### Selected passage

>> start

Saturday, July 30, 2011

Reckoning Time! Part 2


Thomas said to Him, "Lord, we do not know where You are going, how do we know the way?" Jesus saind to him, "I am the way, and the truth, and the life; no one comes to the Father but through Me. John 14:5-6
Sure, Rob Bell can hope for the salvation of all things, but does he have a Biblical leg to stand on? Is he undermining God's justice by confining Him to Bell's finite understanding of love? And what of wrath? And zealous jealousy? Does not God also hold these attributes to His bosom as eternal attributes?

Bell's most specific dealings with Biblical confrontation in this light comes out on pages 154-155 of Love Wins.

Dealing with the very passage quoted above, Bell responds:

This is s wide and expansive a claim as a person can make. What [Jesus] doesn't say is how, or when, or in what manner the mechanism functions that gets people to God through him. He doesn't even state that those coming to the Father through him will even know that they are coming exclusively through him. He simply claims that whatever God is doing in the world to know and redeem and love and restore the world is happening through him...

...And then there is an exclusivity on the other side of inclusivity. This kind insists that Jesus is the way, but holds tightly to the assumption that the all-embracing, saving love of this particular Jesus the Christ will of course include all sorts of unexpected people from across the cultural spectrum...

What Jesus does is declare that he, and he alone, is saving everybody. And then he leaves the door way, way open. Creating all sorts of possibilities. He is as narrow as himself and as wide as the universe. 

It's a happy thought, no? -- that Jesus is saving everyone despite themselves, despite whatever the individual thinks. 

But is Bell's generous orthodoxy warranted? This is not the only Biblical passage that deals with the way to salvation.

>> end

### The request
In the post about Rob Bell's book Love Wins, on which pages of the book does Bell most specifically address the passage from John 14?

### Information given
>> start

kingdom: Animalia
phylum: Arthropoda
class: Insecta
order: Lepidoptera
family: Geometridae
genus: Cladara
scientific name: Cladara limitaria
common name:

>> end
>> start

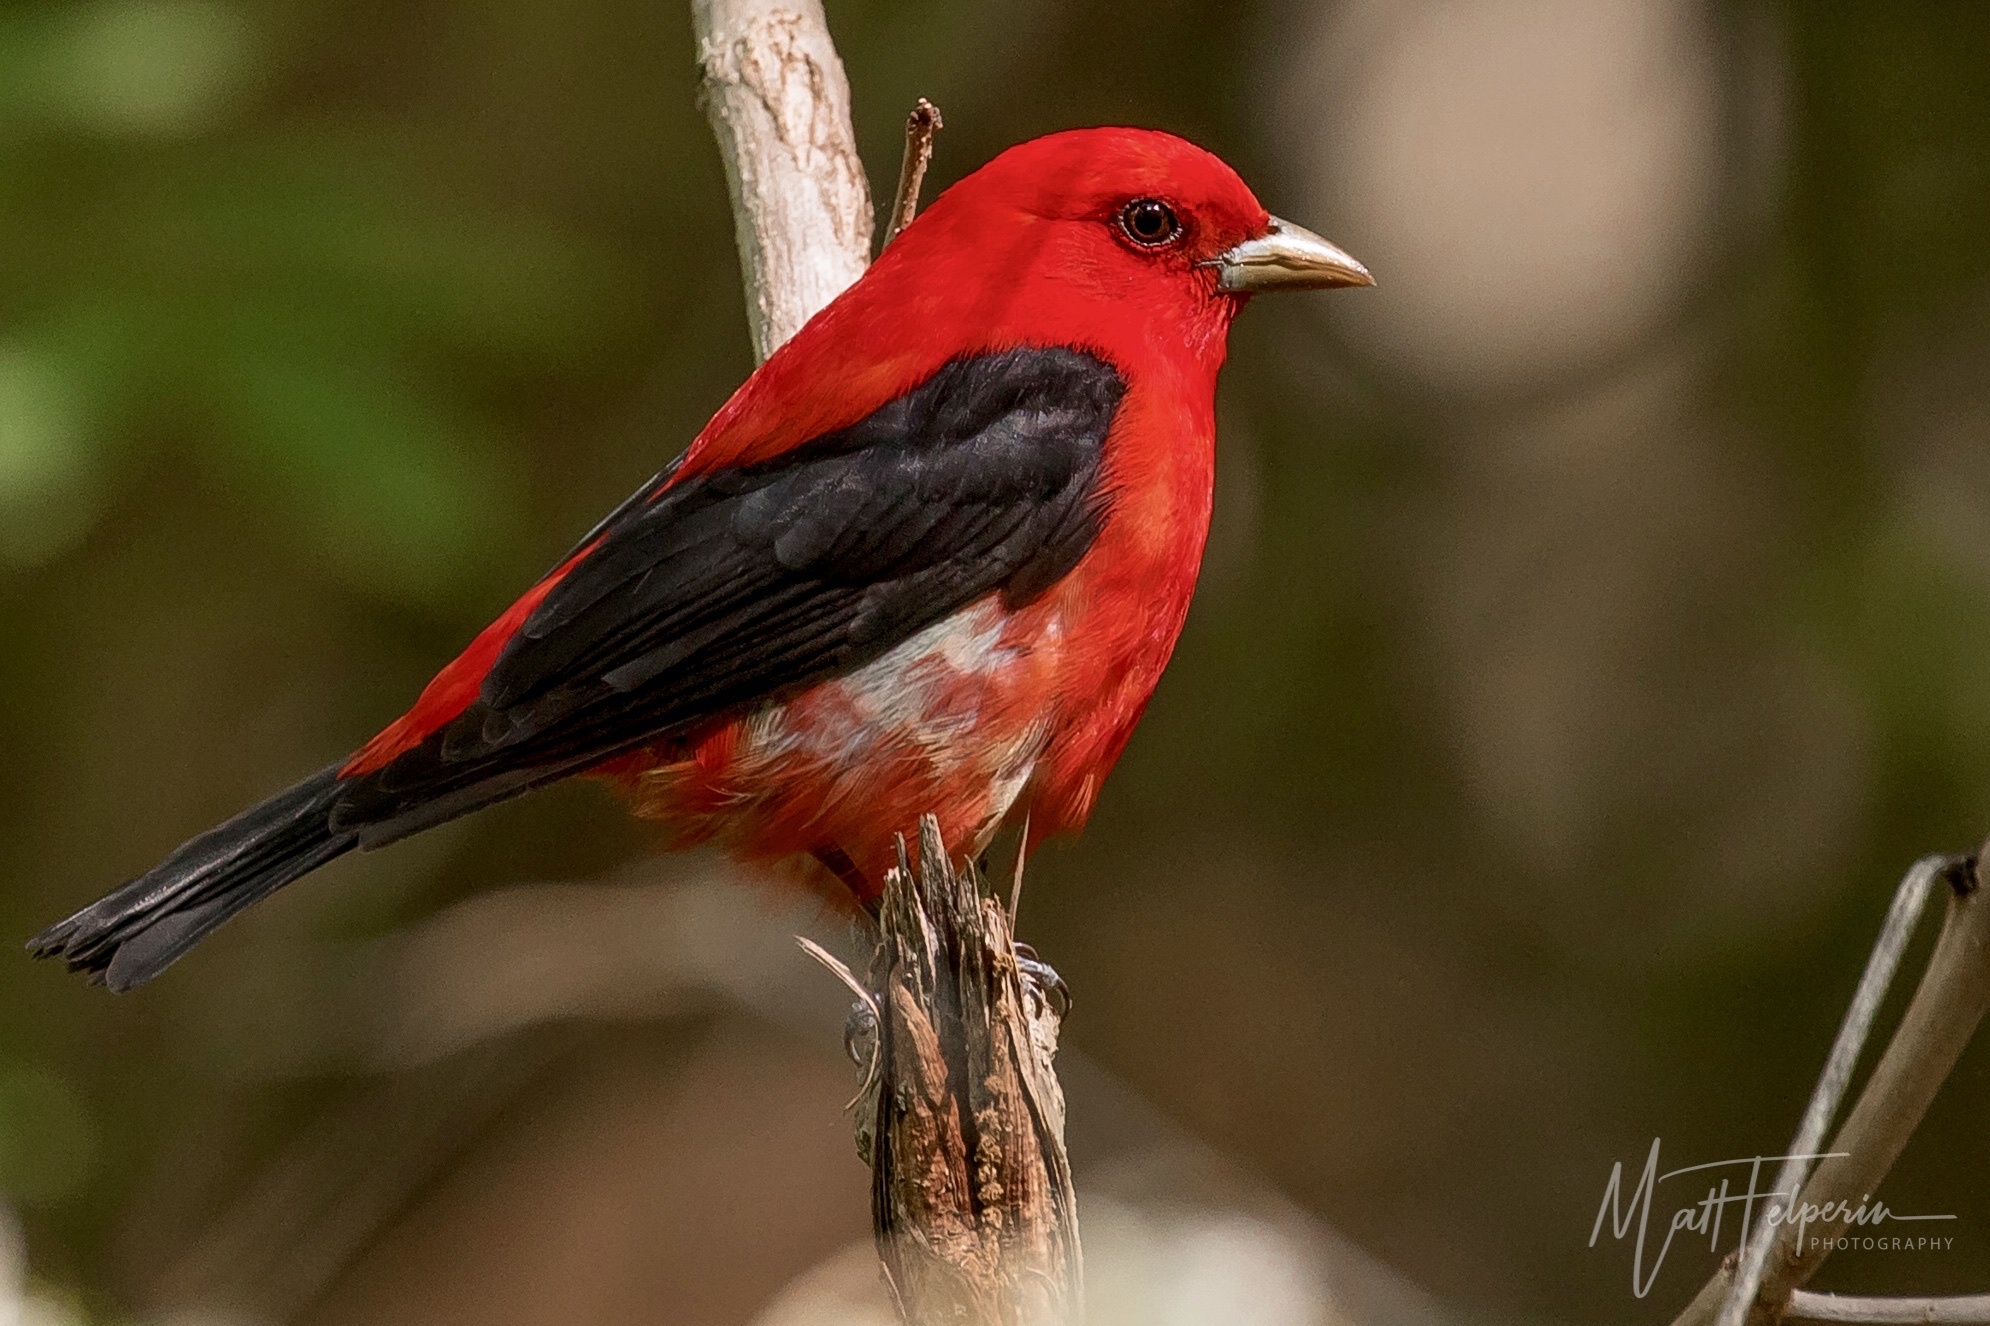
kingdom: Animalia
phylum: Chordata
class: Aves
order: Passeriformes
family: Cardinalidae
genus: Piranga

>> end

### Task solution
Pages 154-155.